Monday, April 29, 2024
Margaret Jacks Hall (Bldg. 460)
Room 126
(See description for Notes on Entry)

The
Symbolic Systems Forum
(community sessions of SYMSYS 280 - Symbolic Systems Research Seminar)
presents

Going beyond the here and now: Counterfactual simulation in human cognition

Tobias Gerstenberg
Psychology Department

Monday, April 29, 2024
12;30-1:20 pm PT
Margaret Jacks Hall (Bldg. 460), Room 126
In-person event, not recorded
(see below for entry instructions if you are not an active Stanford affiliate)

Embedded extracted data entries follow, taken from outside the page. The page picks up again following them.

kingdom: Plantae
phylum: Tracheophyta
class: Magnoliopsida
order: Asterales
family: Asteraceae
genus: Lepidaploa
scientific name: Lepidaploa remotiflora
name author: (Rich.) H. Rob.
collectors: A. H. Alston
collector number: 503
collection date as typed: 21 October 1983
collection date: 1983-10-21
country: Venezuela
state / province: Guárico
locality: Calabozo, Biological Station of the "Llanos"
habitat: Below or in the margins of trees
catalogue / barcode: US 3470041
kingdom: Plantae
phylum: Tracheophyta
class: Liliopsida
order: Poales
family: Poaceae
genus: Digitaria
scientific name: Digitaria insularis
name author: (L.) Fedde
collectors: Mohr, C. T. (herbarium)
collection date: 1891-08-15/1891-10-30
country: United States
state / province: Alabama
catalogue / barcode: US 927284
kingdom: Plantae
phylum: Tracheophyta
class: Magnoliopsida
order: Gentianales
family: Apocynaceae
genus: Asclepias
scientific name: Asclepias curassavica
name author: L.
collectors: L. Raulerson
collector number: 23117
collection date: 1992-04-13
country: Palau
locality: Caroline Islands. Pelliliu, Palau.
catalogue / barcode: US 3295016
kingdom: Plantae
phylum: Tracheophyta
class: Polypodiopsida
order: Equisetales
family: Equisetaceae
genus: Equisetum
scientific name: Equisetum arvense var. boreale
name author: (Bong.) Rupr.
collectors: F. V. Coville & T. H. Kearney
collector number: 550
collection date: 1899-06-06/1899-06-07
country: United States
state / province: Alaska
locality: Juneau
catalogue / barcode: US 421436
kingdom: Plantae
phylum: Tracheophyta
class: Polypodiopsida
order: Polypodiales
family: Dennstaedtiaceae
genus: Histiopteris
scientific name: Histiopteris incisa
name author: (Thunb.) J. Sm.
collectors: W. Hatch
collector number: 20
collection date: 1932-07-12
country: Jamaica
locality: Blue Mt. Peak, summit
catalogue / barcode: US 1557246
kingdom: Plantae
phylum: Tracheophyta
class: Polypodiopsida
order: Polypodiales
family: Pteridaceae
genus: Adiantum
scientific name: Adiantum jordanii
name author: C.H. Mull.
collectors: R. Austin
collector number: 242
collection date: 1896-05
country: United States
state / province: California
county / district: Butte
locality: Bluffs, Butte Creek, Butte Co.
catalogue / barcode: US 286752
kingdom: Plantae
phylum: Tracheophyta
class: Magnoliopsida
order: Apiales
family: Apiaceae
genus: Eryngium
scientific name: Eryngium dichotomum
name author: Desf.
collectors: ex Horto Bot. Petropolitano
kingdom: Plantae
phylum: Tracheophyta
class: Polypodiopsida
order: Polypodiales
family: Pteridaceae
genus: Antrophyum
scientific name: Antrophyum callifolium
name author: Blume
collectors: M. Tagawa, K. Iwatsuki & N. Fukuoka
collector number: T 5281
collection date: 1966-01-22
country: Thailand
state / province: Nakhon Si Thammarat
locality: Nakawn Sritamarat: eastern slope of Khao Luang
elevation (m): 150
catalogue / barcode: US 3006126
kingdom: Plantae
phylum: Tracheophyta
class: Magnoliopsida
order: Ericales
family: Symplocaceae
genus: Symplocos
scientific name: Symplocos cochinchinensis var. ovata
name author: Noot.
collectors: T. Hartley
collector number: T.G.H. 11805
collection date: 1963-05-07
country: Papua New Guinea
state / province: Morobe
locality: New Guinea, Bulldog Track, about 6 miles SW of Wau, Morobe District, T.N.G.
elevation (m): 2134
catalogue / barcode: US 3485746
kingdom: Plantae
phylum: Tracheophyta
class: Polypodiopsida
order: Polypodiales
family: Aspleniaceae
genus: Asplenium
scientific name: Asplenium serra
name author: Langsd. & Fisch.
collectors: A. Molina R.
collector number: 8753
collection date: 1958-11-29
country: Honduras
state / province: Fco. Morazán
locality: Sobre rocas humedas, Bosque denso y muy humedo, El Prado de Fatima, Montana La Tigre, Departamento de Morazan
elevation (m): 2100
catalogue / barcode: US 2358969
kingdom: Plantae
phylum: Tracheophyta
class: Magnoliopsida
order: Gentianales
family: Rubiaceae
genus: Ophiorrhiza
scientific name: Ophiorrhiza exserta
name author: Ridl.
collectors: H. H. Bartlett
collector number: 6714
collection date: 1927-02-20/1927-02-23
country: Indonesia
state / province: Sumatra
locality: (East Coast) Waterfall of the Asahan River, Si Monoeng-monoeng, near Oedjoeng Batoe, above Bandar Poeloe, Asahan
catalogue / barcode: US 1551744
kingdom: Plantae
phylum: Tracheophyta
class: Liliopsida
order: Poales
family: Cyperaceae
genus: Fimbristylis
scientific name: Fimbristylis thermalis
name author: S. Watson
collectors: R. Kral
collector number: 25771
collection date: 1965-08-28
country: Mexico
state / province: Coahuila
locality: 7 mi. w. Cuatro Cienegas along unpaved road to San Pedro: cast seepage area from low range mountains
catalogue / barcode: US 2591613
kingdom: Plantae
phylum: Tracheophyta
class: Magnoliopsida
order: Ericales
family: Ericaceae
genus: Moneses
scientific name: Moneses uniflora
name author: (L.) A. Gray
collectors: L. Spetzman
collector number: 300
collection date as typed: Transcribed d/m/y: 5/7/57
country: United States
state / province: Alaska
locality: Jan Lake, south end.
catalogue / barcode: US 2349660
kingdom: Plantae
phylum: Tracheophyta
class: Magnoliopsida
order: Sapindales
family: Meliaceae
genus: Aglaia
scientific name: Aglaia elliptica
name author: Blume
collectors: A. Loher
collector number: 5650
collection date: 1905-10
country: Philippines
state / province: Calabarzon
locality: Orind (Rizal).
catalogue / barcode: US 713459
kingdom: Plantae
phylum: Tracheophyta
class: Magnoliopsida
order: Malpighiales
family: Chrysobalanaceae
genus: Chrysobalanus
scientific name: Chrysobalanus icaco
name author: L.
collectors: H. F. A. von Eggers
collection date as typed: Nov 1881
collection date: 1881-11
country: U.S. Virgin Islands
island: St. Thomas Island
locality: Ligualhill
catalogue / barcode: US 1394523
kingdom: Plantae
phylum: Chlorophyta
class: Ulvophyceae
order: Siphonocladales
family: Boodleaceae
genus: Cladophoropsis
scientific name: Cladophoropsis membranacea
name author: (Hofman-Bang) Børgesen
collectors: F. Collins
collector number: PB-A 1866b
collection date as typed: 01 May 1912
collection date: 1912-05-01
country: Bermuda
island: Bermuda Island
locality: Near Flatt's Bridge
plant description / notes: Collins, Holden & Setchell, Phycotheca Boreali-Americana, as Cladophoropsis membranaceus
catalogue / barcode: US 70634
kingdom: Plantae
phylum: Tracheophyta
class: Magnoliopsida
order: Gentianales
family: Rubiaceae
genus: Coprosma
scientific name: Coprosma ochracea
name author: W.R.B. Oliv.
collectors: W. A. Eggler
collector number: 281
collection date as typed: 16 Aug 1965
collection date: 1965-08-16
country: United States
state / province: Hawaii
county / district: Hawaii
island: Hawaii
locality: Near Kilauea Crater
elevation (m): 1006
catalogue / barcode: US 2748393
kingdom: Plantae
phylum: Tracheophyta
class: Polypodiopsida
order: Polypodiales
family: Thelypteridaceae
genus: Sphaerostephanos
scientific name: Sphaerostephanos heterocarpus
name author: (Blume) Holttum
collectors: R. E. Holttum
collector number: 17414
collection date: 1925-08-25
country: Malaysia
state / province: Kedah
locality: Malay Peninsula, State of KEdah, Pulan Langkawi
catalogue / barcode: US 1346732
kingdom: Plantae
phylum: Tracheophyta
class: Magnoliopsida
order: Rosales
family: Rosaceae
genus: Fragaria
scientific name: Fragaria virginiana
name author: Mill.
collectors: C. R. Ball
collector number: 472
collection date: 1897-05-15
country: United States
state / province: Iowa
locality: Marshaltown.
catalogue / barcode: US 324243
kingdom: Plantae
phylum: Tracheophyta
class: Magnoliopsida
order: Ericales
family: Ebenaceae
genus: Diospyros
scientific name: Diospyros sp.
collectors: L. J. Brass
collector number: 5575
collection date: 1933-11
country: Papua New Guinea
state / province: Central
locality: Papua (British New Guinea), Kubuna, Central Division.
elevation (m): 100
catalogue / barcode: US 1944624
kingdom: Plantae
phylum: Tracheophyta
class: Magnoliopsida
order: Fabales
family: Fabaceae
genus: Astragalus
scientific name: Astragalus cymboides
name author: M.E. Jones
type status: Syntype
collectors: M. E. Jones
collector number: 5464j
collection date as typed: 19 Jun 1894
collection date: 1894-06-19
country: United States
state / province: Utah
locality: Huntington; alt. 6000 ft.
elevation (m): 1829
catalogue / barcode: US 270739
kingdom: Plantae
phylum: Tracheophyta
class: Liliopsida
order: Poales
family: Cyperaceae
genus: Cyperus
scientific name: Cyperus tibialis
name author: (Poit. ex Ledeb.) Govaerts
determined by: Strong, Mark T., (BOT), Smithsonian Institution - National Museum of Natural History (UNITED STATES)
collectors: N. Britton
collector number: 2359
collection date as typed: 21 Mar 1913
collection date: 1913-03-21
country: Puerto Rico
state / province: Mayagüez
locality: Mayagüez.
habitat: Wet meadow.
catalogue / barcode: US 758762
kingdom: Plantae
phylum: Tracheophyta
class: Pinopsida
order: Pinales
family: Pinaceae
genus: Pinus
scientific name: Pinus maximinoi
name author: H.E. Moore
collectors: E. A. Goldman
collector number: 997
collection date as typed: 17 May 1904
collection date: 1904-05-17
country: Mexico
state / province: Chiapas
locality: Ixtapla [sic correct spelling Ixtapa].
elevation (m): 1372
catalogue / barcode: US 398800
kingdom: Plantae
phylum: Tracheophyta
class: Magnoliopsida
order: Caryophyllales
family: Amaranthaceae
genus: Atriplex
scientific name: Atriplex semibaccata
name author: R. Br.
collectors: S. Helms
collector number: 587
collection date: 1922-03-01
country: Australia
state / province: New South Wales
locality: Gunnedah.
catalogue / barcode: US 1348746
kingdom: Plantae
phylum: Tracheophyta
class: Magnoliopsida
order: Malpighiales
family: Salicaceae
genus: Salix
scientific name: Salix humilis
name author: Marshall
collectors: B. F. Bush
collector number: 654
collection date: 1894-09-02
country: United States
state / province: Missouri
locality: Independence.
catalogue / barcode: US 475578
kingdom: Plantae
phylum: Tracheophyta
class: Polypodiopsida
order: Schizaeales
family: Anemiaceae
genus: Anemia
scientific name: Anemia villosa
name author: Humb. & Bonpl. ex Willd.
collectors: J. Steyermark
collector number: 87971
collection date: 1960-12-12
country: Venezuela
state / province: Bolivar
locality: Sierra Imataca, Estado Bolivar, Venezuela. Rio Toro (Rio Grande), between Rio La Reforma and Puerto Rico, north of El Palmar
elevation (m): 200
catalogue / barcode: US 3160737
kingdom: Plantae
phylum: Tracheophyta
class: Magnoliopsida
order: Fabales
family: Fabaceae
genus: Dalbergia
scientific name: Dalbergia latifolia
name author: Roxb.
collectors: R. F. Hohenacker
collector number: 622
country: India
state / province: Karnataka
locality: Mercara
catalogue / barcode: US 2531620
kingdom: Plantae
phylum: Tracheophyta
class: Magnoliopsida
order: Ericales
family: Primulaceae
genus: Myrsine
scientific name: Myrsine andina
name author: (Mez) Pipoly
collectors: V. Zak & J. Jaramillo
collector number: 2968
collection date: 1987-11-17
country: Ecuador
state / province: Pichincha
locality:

Note: Lunch is provided, if pre-ordered, only for members of SYMSYS 280, but others are welcome to bring a lunch and eat during the presentation.

ABSTRACT:

As humans, we spend much of our time going beyond the here and now. We dwell on the past, long for the future, and ponder how things could have turned out differently. The capacity to simulate counterfactual possibilities is an important feat of human cognition. Counterfactuals are critical for how people make causal judgments, how they explain what happened, and how they hold others responsible for their actions. To simulate counterfactuals, we need three key ingredients: a generative mental model of the world, the ability to perform counterfactual interventions on that model, and the capacity to simulate what the consequences of these interventions would have been. I introduce the counterfactual simulation model (CSM) which incorporates these ingredients and applies them to capturing people's intuitive understanding of the physical and psychological world. In the physical domain, the CSM predicts people's causal judgments about a variety of physical scenes, including dynamic collision events, complex situations that involve multiple causes, omissions as causes, and causal responsibility for a system's stability. It also captures the cognitive processes that underlie these judgments as revealed by spontaneous eye-movements. People not only look at what actually happened; they spontaneously simulate whether the outcome in the counterfactual situation would have been different. In the psychological domain, the CSM explains what agent's actions made a difference to the outcome, whether one agent helped or hindered another, and how responsible different agents are for a joint outcome. Together these results demonstrate that much of human thought can be understood as cognitive operations over mental models, and that counterfactual simulation, in particular, plays a critical role in how humans make sense of the world.

NOTES ON ENTRY TO THE MEETING ROOM:

Entry to the building is open to anyone with an active Stanford ID via the card readers next to each door. If you do not have a Stanford ID, you can gain entry between 12:15 and 12:30pm ONLY by knocking on the exterior windows of room 126. These windows are to the left of the west side exterior door on the first floor of Margaret Jacks Hall, which faces the back east side of Building 420. Please do not knock on these windows after 12:30pm when the talk has started. We will not be able to come out and open the door for you at that point.